Rewrite the entries from the first line through the line containing "2020-08-22 07:55", changing "Gustav" to "Gustaf" and leaving everything else as it is.

[Opening Input section]

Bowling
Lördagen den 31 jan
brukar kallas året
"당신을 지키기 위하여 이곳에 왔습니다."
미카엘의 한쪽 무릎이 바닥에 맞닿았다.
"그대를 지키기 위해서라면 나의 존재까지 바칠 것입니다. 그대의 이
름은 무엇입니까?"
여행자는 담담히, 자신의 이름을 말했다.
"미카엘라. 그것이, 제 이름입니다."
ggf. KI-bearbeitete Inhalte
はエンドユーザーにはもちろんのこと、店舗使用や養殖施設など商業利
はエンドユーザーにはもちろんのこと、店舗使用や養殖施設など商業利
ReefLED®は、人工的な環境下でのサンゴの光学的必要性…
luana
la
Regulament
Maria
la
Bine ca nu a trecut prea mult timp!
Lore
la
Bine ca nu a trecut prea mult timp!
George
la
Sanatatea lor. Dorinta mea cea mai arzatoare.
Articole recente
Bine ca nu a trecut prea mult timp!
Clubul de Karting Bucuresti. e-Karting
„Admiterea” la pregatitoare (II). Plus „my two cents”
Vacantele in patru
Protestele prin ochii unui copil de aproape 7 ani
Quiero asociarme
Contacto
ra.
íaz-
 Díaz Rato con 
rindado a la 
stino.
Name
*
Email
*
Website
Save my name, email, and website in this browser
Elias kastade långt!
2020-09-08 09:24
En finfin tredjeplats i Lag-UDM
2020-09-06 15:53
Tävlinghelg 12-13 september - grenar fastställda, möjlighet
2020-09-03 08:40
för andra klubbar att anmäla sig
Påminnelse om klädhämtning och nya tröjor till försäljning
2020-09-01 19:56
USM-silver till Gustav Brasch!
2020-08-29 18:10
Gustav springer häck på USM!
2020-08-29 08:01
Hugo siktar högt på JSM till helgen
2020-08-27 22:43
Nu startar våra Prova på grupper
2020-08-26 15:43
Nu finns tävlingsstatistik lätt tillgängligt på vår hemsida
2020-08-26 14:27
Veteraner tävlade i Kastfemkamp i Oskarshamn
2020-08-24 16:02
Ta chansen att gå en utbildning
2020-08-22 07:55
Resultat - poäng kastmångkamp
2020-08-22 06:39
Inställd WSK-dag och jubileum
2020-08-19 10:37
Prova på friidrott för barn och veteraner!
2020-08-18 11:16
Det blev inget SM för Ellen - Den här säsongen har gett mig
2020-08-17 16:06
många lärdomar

[Closing Input section]

• [Finished task]
Bowling
Lördagen den 31 jan
brukar kallas året
"당신을 지키기 위하여 이곳에 왔습니다."
미카엘의 한쪽 무릎이 바닥에 맞닿았다.
"그대를 지키기 위해서라면 나의 존재까지 바칠 것입니다. 그대의 이
름은 무엇입니까?"
여행자는 담담히, 자신의 이름을 말했다.
"미카엘라. 그것이, 제 이름입니다."
ggf. KI-bearbeitete Inhalte
はエンドユーザーにはもちろんのこと、店舗使用や養殖施設など商業利
はエンドユーザーにはもちろんのこと、店舗使用や養殖施設など商業利
ReefLED®は、人工的な環境下でのサンゴの光学的必要性…
luana
la
Regulament
Maria
la
Bine ca nu a trecut prea mult timp!
Lore
la
Bine ca nu a trecut prea mult timp!
George
la
Sanatatea lor. Dorinta mea cea mai arzatoare.
Articole recente
Bine ca nu a trecut prea mult timp!
Clubul de Karting Bucuresti. e-Karting
„Admiterea” la pregatitoare (II). Plus „my two cents”
Vacantele in patru
Protestele prin ochii unui copil de aproape 7 ani
Quiero asociarme
Contacto
ra.
íaz-
 Díaz Rato con 
rindado a la 
stino.
Name
*
Email
*
Website
Save my name, email, and website in this browser
Elias kastade långt!
2020-09-08 09:24
En finfin tredjeplats i Lag-UDM
2020-09-06 15:53
Tävlinghelg 12-13 september - grenar fastställda, möjlighet
2020-09-03 08:40
för andra klubbar att anmäla sig
Påminnelse om klädhämtning och nya tröjor till försäljning
2020-09-01 19:56
USM-silver till Gustaf Brasch!
2020-08-29 18:10
Gustaf springer häck på USM!
2020-08-29 08:01
Hugo siktar högt på JSM till helgen
2020-08-27 22:43
Nu startar våra Prova på grupper
2020-08-26 15:43
Nu finns tävlingsstatistik lätt tillgängligt på vår hemsida
2020-08-26 14:27
Veteraner tävlade i Kastfemkamp i Oskarshamn
2020-08-24 16:02
Ta chansen att gå en utbildning
2020-08-22 07:55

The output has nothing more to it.